This dish is brimful of protein and calcium-heavy ingredients like Toor dal, milk, and curds, essential for growing bones and new body cells.

Remember to turn off the stove before adding curd to the gravy.

Ingredients- 

For Khichdi-

1 cup Brown rice

1/4 cup Toor dal (Arhar) 

a pinch of Saffron strands (Kesar) 

1 tbsp low-fat Milk

Salt to taste

For Gravy-

1/2 cup finely chopped Onions

2 tbsp Red paste

1/2 tsp Garam masala

1 tsp Sugar

Salt to taste

3/4 cup whisked low-fat Curd

Other Ingredients-

1/2 cup sliced Onions

1/4 cup low-fat milk 

Recipe for Khichdi- 

  1. Soak the brown rice and Toor dal in a deep bowl with water for 15 minutes.

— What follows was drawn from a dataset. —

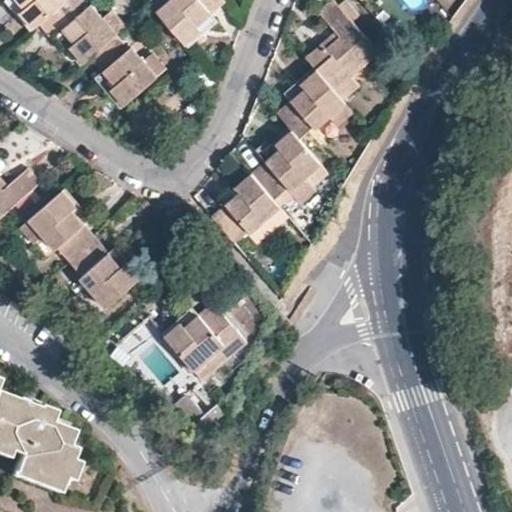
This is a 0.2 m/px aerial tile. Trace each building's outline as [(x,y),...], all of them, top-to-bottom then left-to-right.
[(17,0),(25,9),(20,13),(32,30),(53,13),(66,2),(65,0),(17,0)] [(90,7),(83,0),(68,0),(66,2),(53,13),(76,42),(72,46),(85,62),(91,56),(119,32),(105,16),(94,4),(90,7)] [(165,0),(155,0),(144,10),(145,11),(153,20),(170,5),(165,0)] [(221,13),(210,0),(176,0),(170,5),(153,20),(180,53),(197,40),(193,36),(221,13)] [(115,8),(105,16),(119,32),(128,25),(115,8)] [(332,100),(347,85),(375,60),(350,31),(357,25),(342,10),(335,16),(329,9),(314,22),(332,41),(336,45),(322,59),(317,53),(301,67),(316,82),(332,100)] [(143,61),(119,32),(91,56),(115,85),(111,88),(125,105),(157,77),(143,61)] [(336,45),(332,41),(317,53),(322,59),(336,45)] [(152,53),(143,61),(157,77),(165,69),(152,53)] [(314,141),(330,128),(345,114),(340,109),(332,100),(316,82),(300,96),(303,100),(274,126),(288,141),(298,152),(312,139),(314,141)] [(332,100),(340,109),(356,96),(347,85),(332,100)] [(338,138),(353,123),(345,114),(330,128),(338,138)] [(286,201),(301,188),(318,174),(298,152),(288,141),(273,156),(276,160),(249,185),(272,209),(284,199),(286,201)] [(0,211),(36,184),(25,170),(5,185),(0,189),(0,211)] [(309,197),(326,183),(318,174),(301,188),(309,197)] [(272,209),(249,185),(234,198),(240,204),(212,227),(235,253),(246,243),(248,244),(264,231),(279,218),(272,209)] [(56,247),(66,259),(92,238),(70,208),(74,205),(61,189),(27,216),(39,233),(52,250),(56,247)] [(27,216),(17,223),(30,240),(39,233),(27,216)] [(279,218),(264,231),(271,240),(287,226),(279,218)] [(264,231),(248,244),(255,253),(271,240),(264,231)] [(92,238),(66,259),(77,274),(75,276),(87,291),(100,307),(133,281),(121,265),(116,268),(92,238)] [(100,307),(87,291),(78,298),(91,315),(100,307)] [(246,338),(216,300),(188,322),(184,317),(169,329),(203,372),(246,338)] [(213,423),(222,407),(215,399),(203,407),(187,386),(175,396),(213,423)] [(59,473),(67,455),(71,444),(65,440),(70,425),(47,416),(51,407),(0,387),(0,442),(6,445),(15,448),(7,469),(55,486),(59,473)] [(75,459),(67,455),(59,473),(68,476),(75,459)]
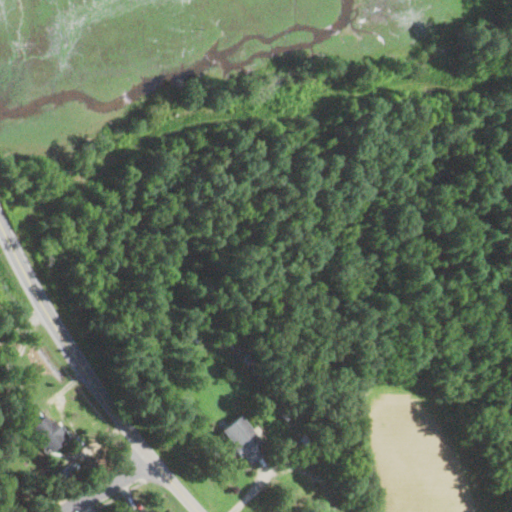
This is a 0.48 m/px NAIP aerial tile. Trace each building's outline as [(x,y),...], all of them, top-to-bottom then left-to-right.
[(224,346),(222,357),(209,354),(211,343),(224,346)] [(41,415),(47,423),(50,420),(62,434),(59,436),(63,441),(50,454),(27,427),(41,415)] [(264,452),(251,462),(248,465),(240,456),(238,458),(228,446),(231,444),(220,430),(239,415),(266,450),(264,452)] [(311,440),(305,446),(300,440),(306,435),(311,440)] [(302,444),(297,449),(294,445),(299,441),(302,444)] [(308,490),(310,491),(314,487),(321,494),(301,511),(287,511),(293,507),(287,500),(304,484),(308,490)]
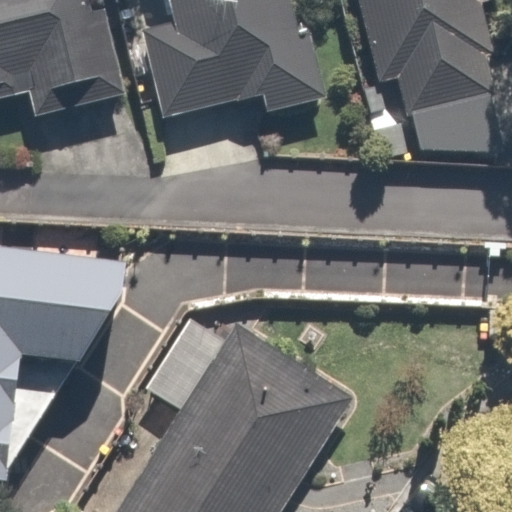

Drain and keep aside.
  2. Mix saffron with low-fat milk in a bowl, and keep aside.
  3. Combine the drained Toor dal and brown rice with the saffron-milk mixture, and 2½ cups of water in a pressure cooker, add salt and mix well, and cook for 4 whistles.
  4. Allow the steam to escape before opening the lid. Keep aside.

Recipe for Gravy-

  1. Add the chopped onions to a pre-heated, non-stick pan and dry roast on a slow flame till it turns golden brown.
  2. Add the red paste and dry roast on a slow flame for a minute. Sprinkle a little water if the mixture starts to burn.
  3. Now add garam masala, sugar, salt, and mix well. Cook on a medium flame for 1 minute.
  4. Remove from the flame, add curd, whisk well and keep it aside.

How to proceed-

  1. Heat a small non-stick pan, add the sliced onions, and dry roast on a slow flame till they turn golden brown. Keep aside.
  2. Take 3 equally divided portions of the Khichdi and 2 equal portions of the gravy.
  3. Put the milk at the bottom of a glass baking tray, spread half the browned onions evenly.
  4. Spread one portion of the khichdi in an even layer. Then spread a portion of the gravy evenly over it.
  5. Repeat the procedure till you have three layers of khichdi with 2 layers of gravy in between.
  6. Sprinkle the remaining browned onions and cover it with aluminium foil.
  7. Bake the khichdi in a pre-heated oven at 200°c (400°f) for 8 minutes or microwave on high for 1 minute. Ensure you do not use aluminum foil while microwaving, as it may cause a spark.
  8. Serve it hot.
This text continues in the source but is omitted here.